I'm new to both spark and scala. I'm trying to upload a csv file to Mongo DB using a spark job in Scala.
On upload, facing the following error during the job execution,
org.bson.codecs.configuration.CodecConfigurationException: Can't find a codec for class .
Path to input file will be passed during the execution.
I'm kind of stuck with this issue for past 2 days. Any help to overcome this issue is appreciated.
Thanks.
I have tried it for uploading to elastic search and it worked like a charm.
import org.apache.spark.sql.Row
import com.mongodb.spark._
import com.mongodb.spark.config.WriteConfig
import org.apache.spark.sql.{SaveMode, SparkSession}
import com.test.Config
object MongoUpload {
val host = <host>
val user = <user>
val pwd = <password>
val database = <db>
val collection = <collection>
val uri = "mongodb://${user}:${pwd}@${host}/"

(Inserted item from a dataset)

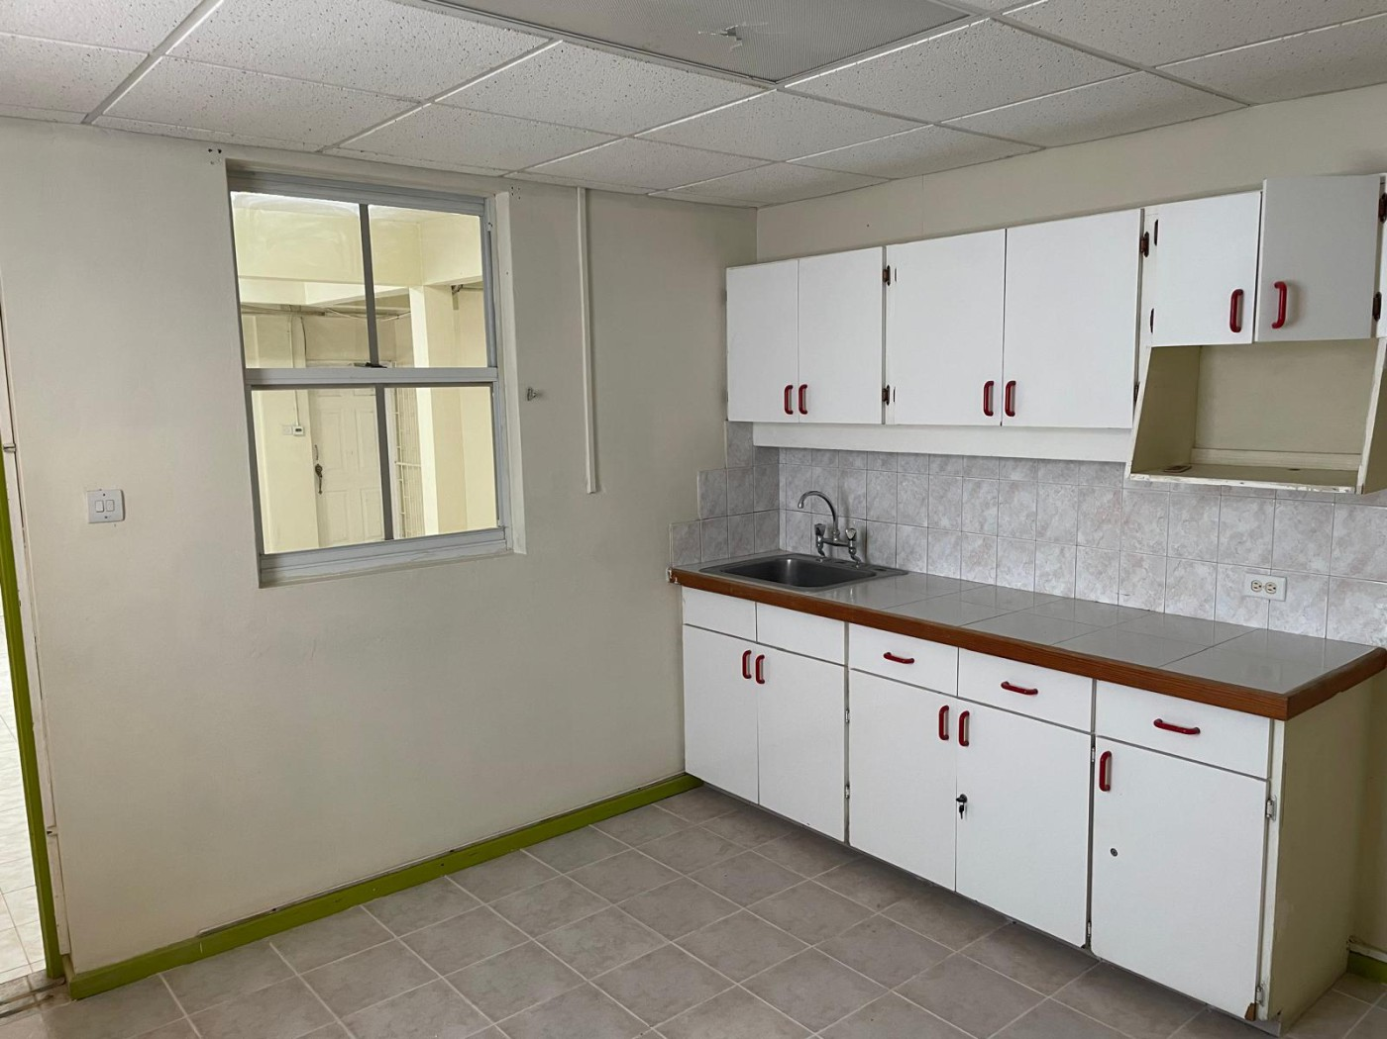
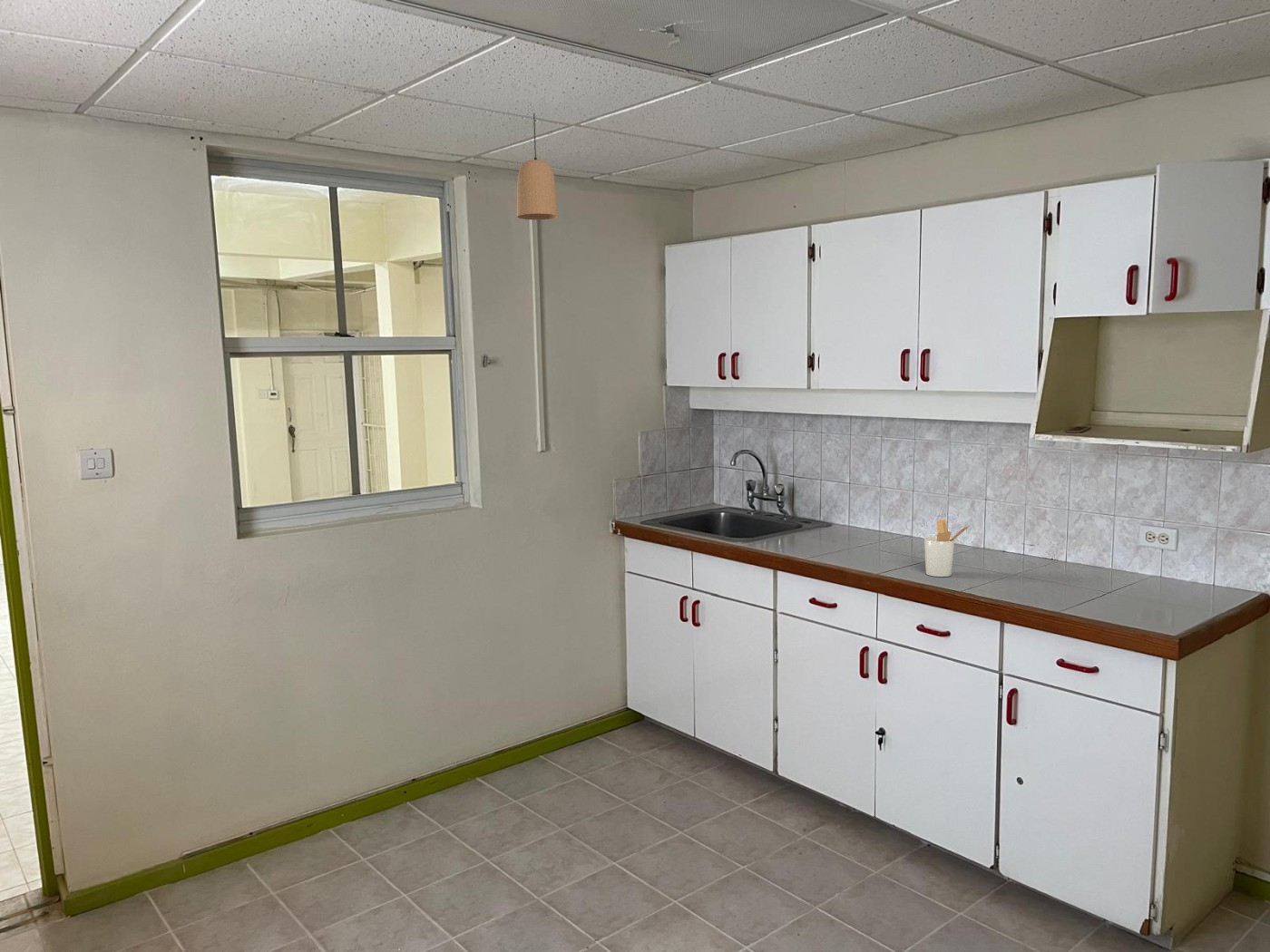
+ pendant light [516,112,559,221]
+ utensil holder [923,519,972,578]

val NOW = java.time.LocalDate.now.toString
def main(args: Array[String]) {
val spark = SparkSession
.builder()
.appName("Mongo-Test-Upload")
.config("spark.mongodb.output.uri", uri)
.getOrCreate()
spark
.read
.format("csv")
.option("header", "true")
.load(args(0))
.rdd
.map(toEligibility)
.saveToMongoDB(
WriteConfig(
Map(
"uri" -> uri,
"database" -> database,
"collection" -> collection
)
)
)
}
def toEligibility(row: Row): Eligibility =
Eligibility(
row.getAs[String]("DATE_OF_BIRTH"),
row.getAs[String]("GENDER"),
row.getAs[String]("INDIVIDUAL_ID"),
row.getAs[String]("PRODUCT_NAME"),
row.getAs[String]("STATE_CODE"),
row.getAs[String]("ZIPCODE"),
NOW
)
}
case class Eligibility (
dateOfBirth: String,
gender: String,
recordId: String,
ProductIdentifier: String,
stateCode: String,
zipCode: String,
updateDate: String
)
Spark job fails with the following error, Caused by: org.bson.codecs.configuration.CodecConfigurationException: Can't find a codec for class Eligibility
You can either map to a Document
of the desired format or convert to a Dataset
and then save it eg:
import spark.implicits._
spark
.read
.format("csv")
.option("header", "true")
.load(args(0))
.rdd
.map(toEligibility)
.toDS()
.write()
.format("com.mongodb.spark.sql.DefaultSource")
.options(Map("uri" -> uri,"database" -> database, "collection" -> collection)
.save()
}